GUATEMALA CITY – A man was lynched in an indigenous community in northern Guatemala while his wife was beaten by an enraged mob that accused them of stealing children and selling them, police said.

A spokesman for the National Civil Police in Petén province said the incident occurred the night of July 16 in the village of Sayaxche, some 290 kilometers north of Guatemala City.

“The man who was lynched was identified as Manuel Leopoldo Saguen, 40. He was beaten by the locals, who then poured gasoline over him and burned him alive in the central park” of the hamlet, the police spokesman said.

Saguen’s wife, identified as Luz Max Muz, was beaten by townspeople and then handed over to the authorities.

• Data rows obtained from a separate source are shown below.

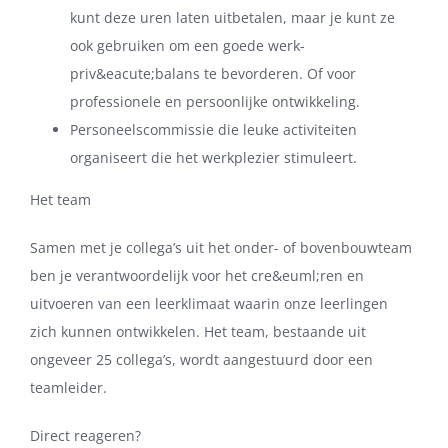
kunt deze uren laten uitbetalen, maar je kunt ze
ook gebruiken om een goede werk-
priv&eacute;balans te bevorderen. Of voor
professionele en persoonlijke ontwikkeling.
Personeelscommissie die leuke activiteiten
organiseert die het werkplezier stimuleert.
Het team
Samen met je collega’s uit het onder- of bovenbouwteam
ben je verantwoordelijk voor het cre&euml;ren en
uitvoeren van een leerklimaat waarin onze leerlingen
zich kunnen ontwikkelen. Het team, bestaande uit
ongeveer 25 collega’s, wordt aangestuurd door een
teamleider.
Direct reageren?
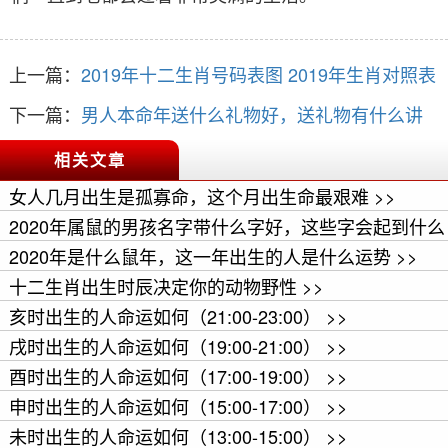
上一篇：
2019年十二生肖号码表图 2019年生肖对照表
下一篇：
男人本命年送什么礼物好，送礼物有什么讲
究
相关文章
女人几月出生是孤寡命，这个月出生命最艰难 >>
2020年属鼠的男孩名字带什么字好，这些字会起到什么
作用 >>
2020年是什么鼠年，这一年出生的人是什么运势 >>
十二生肖出生时辰决定你的动物野性 >>
亥时出生的人命运如何（21:00-23:00） >>
戌时出生的人命运如何（19:00-21:00） >>
酉时出生的人命运如何（17:00-19:00） >>
申时出生的人命运如何（15:00-17:00） >>
未时出生的人命运如何（13:00-15:00） >>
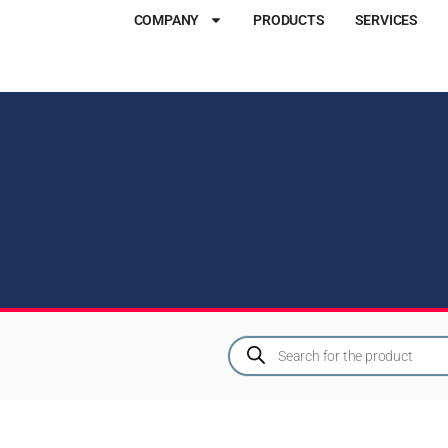
COMPANY
PRODUCTS
SERVICES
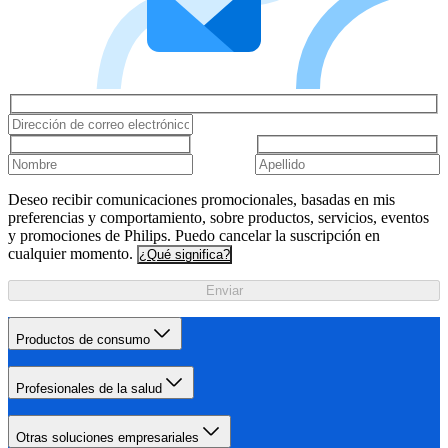
Deseo recibir comunicaciones promocionales, basadas en mis
preferencias y comportamiento, sobre productos, servicios, eventos
y promociones de Philips. Puedo cancelar la suscripción en
cualquier momento.
¿Qué significa?
Enviar
Productos de consumo
Profesionales de la salud
Otras soluciones empresariales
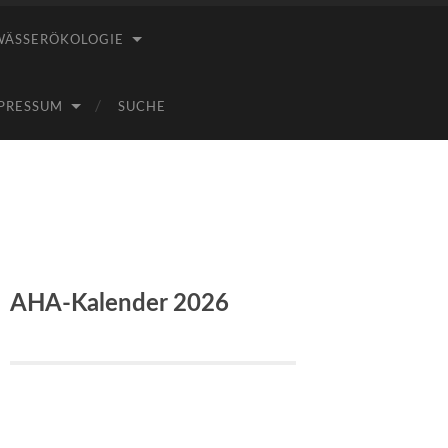
WÄSSERÖKOLOGIE
PRESSUM
SUCHE
AHA-Kalender 2026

The couple was accused by Sayaxche residents of having stolen three children from the area to sell them to people engaged in illegal adoptions, the source said.

This year to date there have been 15 lynchings around the country, seven of them since July 1.

The Mutual Support Group (GAM) attributed the increase in lynchings to the wave of violent crime taking place in Guatemala.

“The number of these incidents reflects desperation in an atmosphere of collective psychosis that the citizenry is suffering, the result of the impotence on the part of security forces that leads people to have less and less confidence in the security system,” GAM said.

Cases of lynchings have increased since 1996, when the government and the old leftist guerrillas signed the peace accords that ended a bloody 36-year war.

Humanitarian organizations estimate that in the past 10 years there have been 650 lynchings, mostly in remote communities lacking the presence of security forces.